The songs themselves had a lot to do with it. As a writer, both of homely lyrics and folkish, fashionably modal melodies, she has a real gift, although others make more of her songs than she does. It was Judy Collins, after all, who showed what could be done with “Both Sides Now.” And there is no doubt that her minstrelsy mirrors the anxious hearts and troubled spirits of her contemporaries. She is one of them, even in appearance — a pretty, friendly girl, blond, of Irish, Scottish and Norwegian descent, wearing the same long hair and long dresses as the girls in her audience, distinguishable from them, indeed, only by the isolation of the spotlight.

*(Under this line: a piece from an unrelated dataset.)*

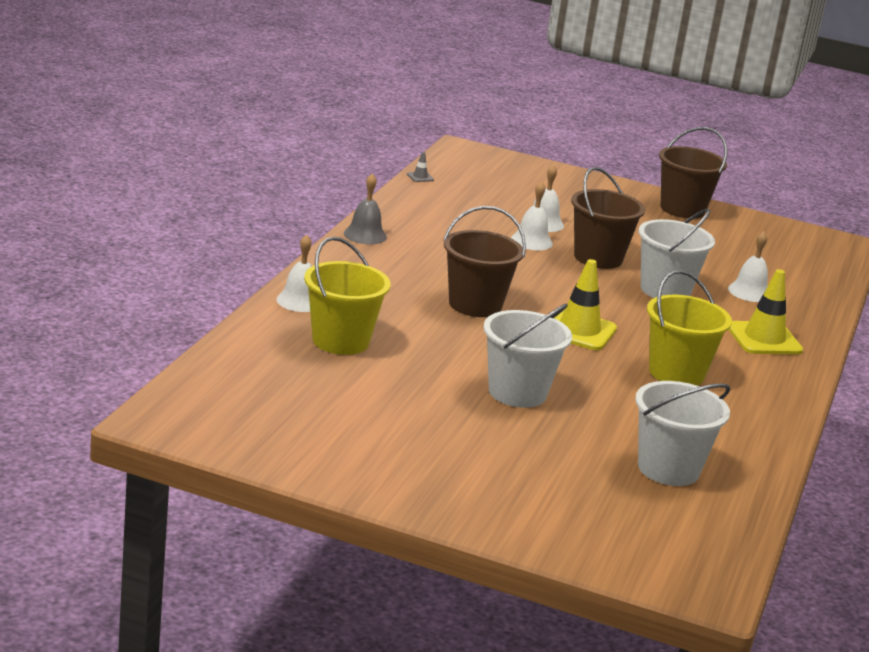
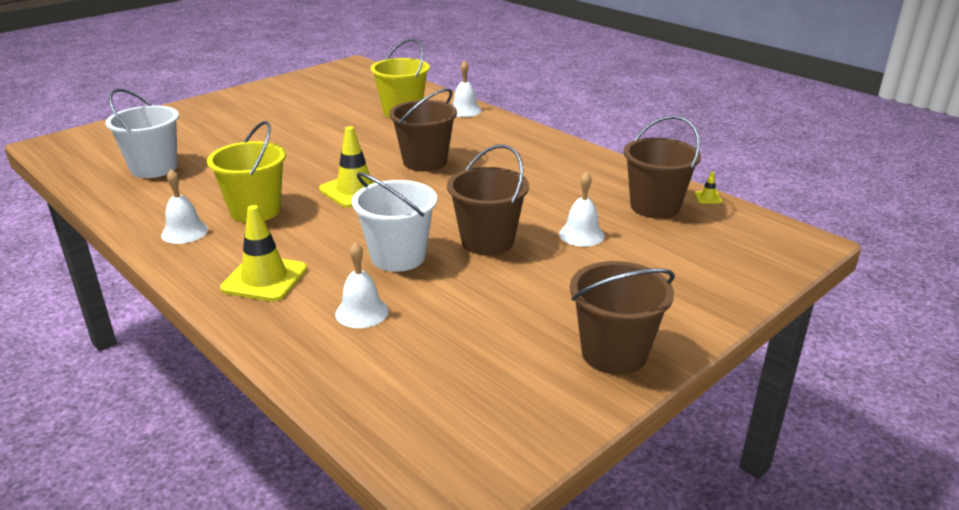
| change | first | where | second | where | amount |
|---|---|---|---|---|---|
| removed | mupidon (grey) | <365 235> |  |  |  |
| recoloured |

And this may, I suspect, explain her communicative success. Her trump is her utter and unwitting artlessness. For a generation suspicious of the professionalism and practiced showmanship demanded and expected by its elders, and hostile to competitive excellence, there is something appealing and reassuring about this girl who writes and sings and plays just about as the girl friend would if she had the will and the nerve. It is a generation that chooses its idols from among its own; and it is curious — or possibly not — that in a time when the watchword is permissiveness, its idols should appear as incarnations of innocence — including artistic innocence.
I got away before the last encore, while the house lights were still down, aware as I have never been before, that my age gap was showing.